Observability Definitions


  1. Monitoring best practises


Observability is a measure of how well internal states of a system can be inferred from knowledge of its external outputs – Wikipedia

The umbrella term for how your system is doing. You'll find both "monitoring" and "instrumentation" under this term.


Monitoring is the translation of IT metrics into business meaning – Wikipedia Word to talk about tools for viewing data that has been recorded by your systems (time series data, logging etc). Monitoring helps you define the “what” and “why” something has gone wrong.


Instrumentation refers to an ability to monitor or measure the level of a product’s performance, to diagnose errors and to write trace information – Wikipedia Instrumentation is talking about how you are recording data to be viewed and monitored.


Telemetry is the process of gathering remote information that is collected by instrumentation – MSDN

Telemetry refers to the mechanisms for acquiring the data that has been gathered by instrumentation (tools like FluentD, Syslog etc). It is also referred to in some monitoring tools as breadcrumbs.

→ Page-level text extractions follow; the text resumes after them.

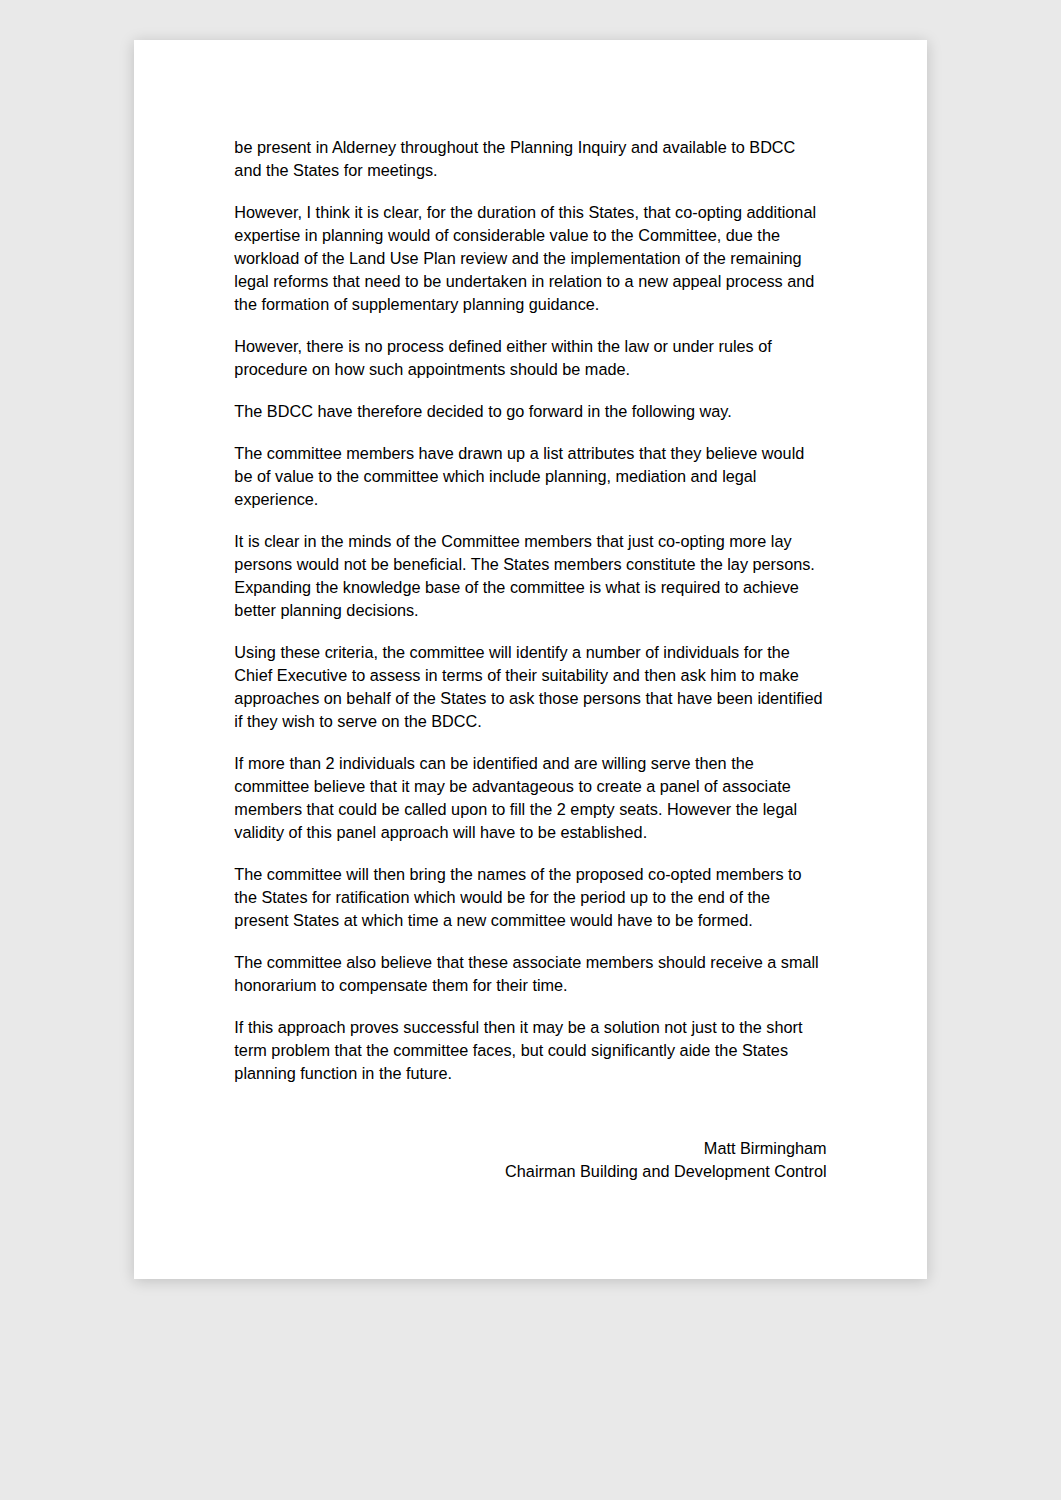be present in Alderney throughout the Planning Inquiry and available to BDCC and the States for meetings.
However, I think it is clear, for the duration of this States, that co-opting additional expertise in planning would of considerable value to the Committee, due the workload of the Land Use Plan review and the implementation of the remaining legal reforms that need to be undertaken in relation to a new appeal process and the formation of supplementary planning guidance.
However, there is no process defined either within the law or under rules of procedure on how such appointments should be made.
The BDCC have therefore decided to go forward in the following way.
The committee members have drawn up a list attributes that they believe would be of value to the committee which include planning, mediation and legal experience.
It is clear in the minds of the Committee members that just co-opting more lay persons would not be beneficial. The States members constitute the lay persons. Expanding the knowledge base of the committee is what is required to achieve better planning decisions.
Using these criteria, the committee will identify a number of individuals for the Chief Executive to assess in terms of their suitability and then ask him to make approaches on behalf of the States to ask those persons that have been identified if they wish to serve on the BDCC.
If more than 2 individuals can be identified and are willing serve then the committee believe that it may be advantageous to create a panel of associate members that could be called upon to fill the 2 empty seats. However the legal validity of this panel approach will have to be established.
The committee will then bring the names of the proposed co-opted members to the States for ratification which would be for the period up to the end of the present States at which time a new committee would have to be formed.
The committee also believe that these associate members should receive a small honorarium to compensate them for their time.
If this approach proves successful then it may be a solution not just to the short term problem that the committee faces, but could significantly aide the States planning function in the future.
Matt Birmingham Chairman Building and Development Control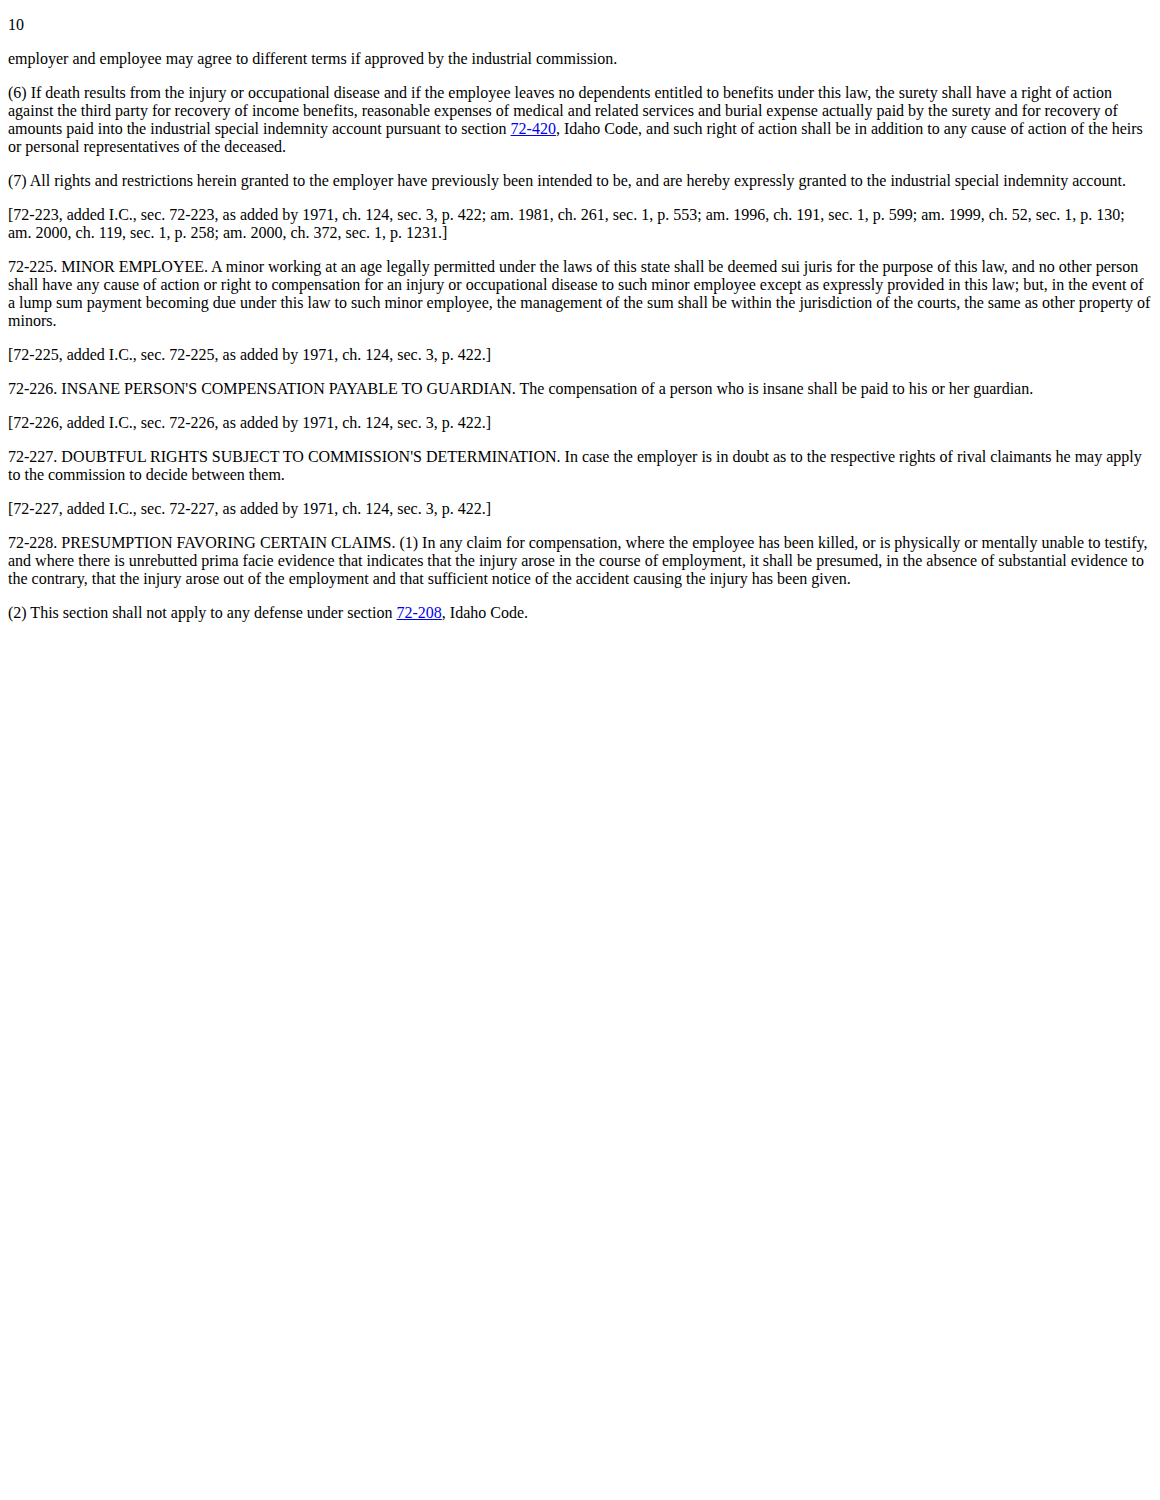10
employer and employee may agree to different terms if approved by the industrial commission.
(6) If death results from the injury or occupational disease and if the employee leaves no dependents entitled to benefits under this law, the surety shall have a right of action against the third party for recovery of income benefits, reasonable expenses of medical and related services and burial expense actually paid by the surety and for recovery of amounts paid into the industrial special indemnity account pursuant to section 72-420, Idaho Code, and such right of action shall be in addition to any cause of action of the heirs or personal representatives of the deceased.
(7) All rights and restrictions herein granted to the employer have previously been intended to be, and are hereby expressly granted to the industrial special indemnity account.
[72-223, added I.C., sec. 72-223, as added by 1971, ch. 124, sec. 3, p. 422; am. 1981, ch. 261, sec. 1, p. 553; am. 1996, ch. 191, sec. 1, p. 599; am. 1999, ch. 52, sec. 1, p. 130; am. 2000, ch. 119, sec. 1, p. 258; am. 2000, ch. 372, sec. 1, p. 1231.]
72-225. MINOR EMPLOYEE. A minor working at an age legally permitted under the laws of this state shall be deemed sui juris for the purpose of this law, and no other person shall have any cause of action or right to compensation for an injury or occupational disease to such minor employee except as expressly provided in this law; but, in the event of a lump sum payment becoming due under this law to such minor employee, the management of the sum shall be within the jurisdiction of the courts, the same as other property of minors.
[72-225, added I.C., sec. 72-225, as added by 1971, ch. 124, sec. 3, p. 422.]
72-226. INSANE PERSON'S COMPENSATION PAYABLE TO GUARDIAN. The compensation of a person who is insane shall be paid to his or her guardian.
[72-226, added I.C., sec. 72-226, as added by 1971, ch. 124, sec. 3, p. 422.]
72-227. DOUBTFUL RIGHTS SUBJECT TO COMMISSION'S DETERMINATION. In case the employer is in doubt as to the respective rights of rival claimants he may apply to the commission to decide between them.
[72-227, added I.C., sec. 72-227, as added by 1971, ch. 124, sec. 3, p. 422.]
72-228. PRESUMPTION FAVORING CERTAIN CLAIMS. (1) In any claim for compensation, where the employee has been killed, or is physically or mentally unable to testify, and where there is unrebutted prima facie evidence that indicates that the injury arose in the course of employment, it shall be presumed, in the absence of substantial evidence to the contrary, that the injury arose out of the employment and that sufficient notice of the accident causing the injury has been given.
(2) This section shall not apply to any defense under section 72-208, Idaho Code.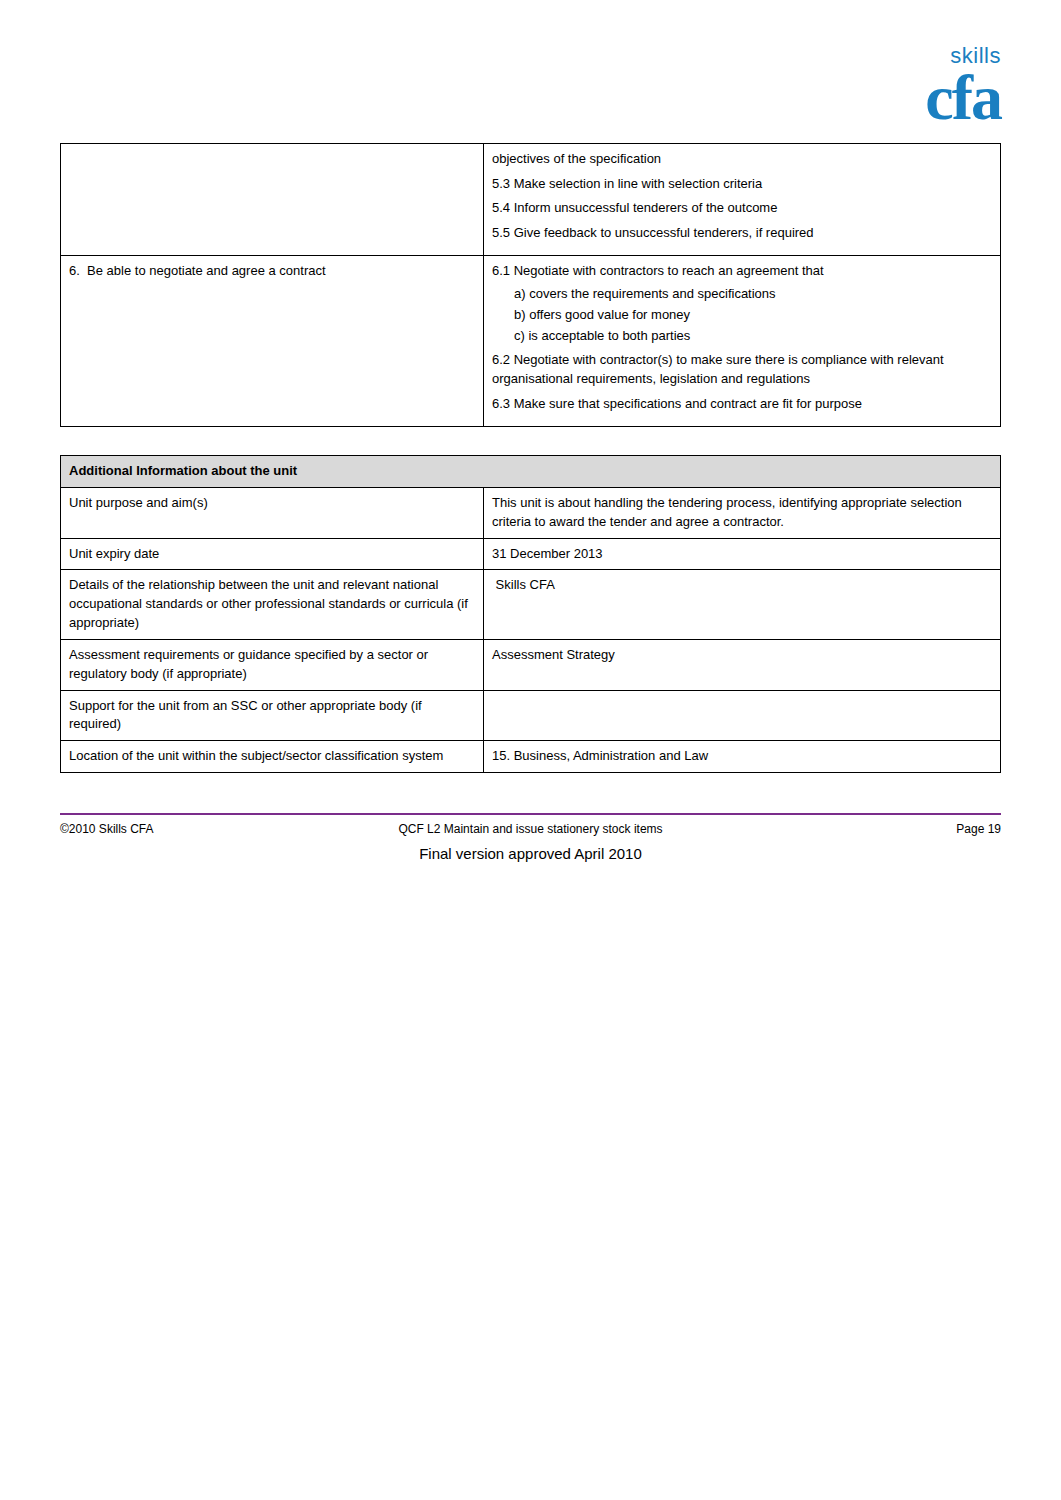skills
cfa
| | objectives of the specification 5.3 Make selection in line with selection criteria 5.4 Inform unsuccessful tenderers of the outcome 5.5 Give feedback to unsuccessful tenderers, if required |
| 6. Be able to negotiate and agree a contract | 6.1 Negotiate with contractors to reach an agreement that a) covers the requirements and specifications b) offers good value for money c) is acceptable to both parties 6.2 Negotiate with contractor(s) to make sure there is compliance with relevant organisational requirements, legislation and regulations 6.3 Make sure that specifications and contract are fit for purpose |
| Additional Information about the unit |
| --- |
| Unit purpose and aim(s) | This unit is about handling the tendering process, identifying appropriate selection criteria to award the tender and agree a contractor. |
| Unit expiry date | 31 December 2013 |
| Details of the relationship between the unit and relevant national occupational standards or other professional standards or curricula (if appropriate) | Skills CFA |
| Assessment requirements or guidance specified by a sector or regulatory body (if appropriate) | Assessment Strategy |
| Support for the unit from an SSC or other appropriate body (if required) | |
| Location of the unit within the subject/sector classification system | 15. Business, Administration and Law |
©2010 Skills CFA
QCF L2 Maintain and issue stationery stock items
Page 19
Final version approved April 2010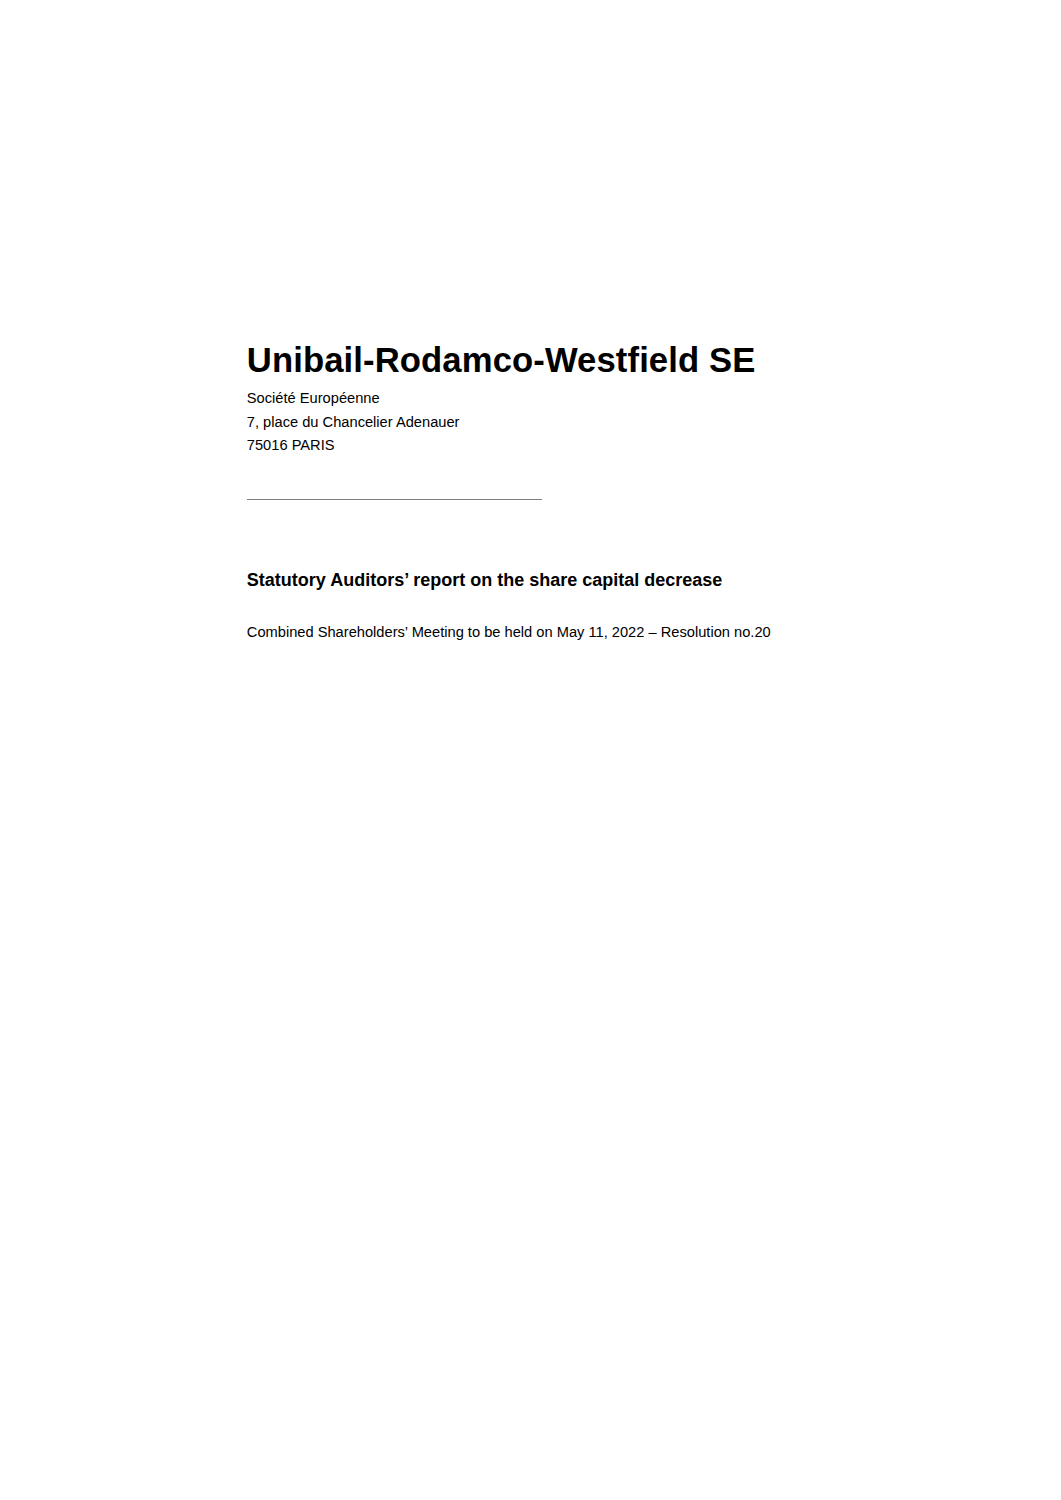Unibail-Rodamco-Westfield SE
Société Européenne
7, place du Chancelier Adenauer
75016 PARIS
Statutory Auditors’ report on the share capital decrease
Combined Shareholders’ Meeting to be held on May 11, 2022 – Resolution no.20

Different Types of Monitoring

  • Server monitoring: monitor the health of your servers and ensure they stay operating efficiently. Load balancers are an example of something can health check a server.
  • Configuration change monitoring: monitor your system configuration to identify if and when changes to your infrastructure impact your application.
  • Application performance monitoring: look inside your application and services to make sure they are operating as expected (also known as APM tooling). APM tooling examples include New Relic.
  • Synthetic testing: real time interactions to verify how your application is functioning from the perspective of your users (hopefully to catch errors before they do).
  • Alerting: notify the service owners when problems occur so they can resolve them, minimizing the impact to your customers. This could come from services like CloudWatch, PagerDuty etc.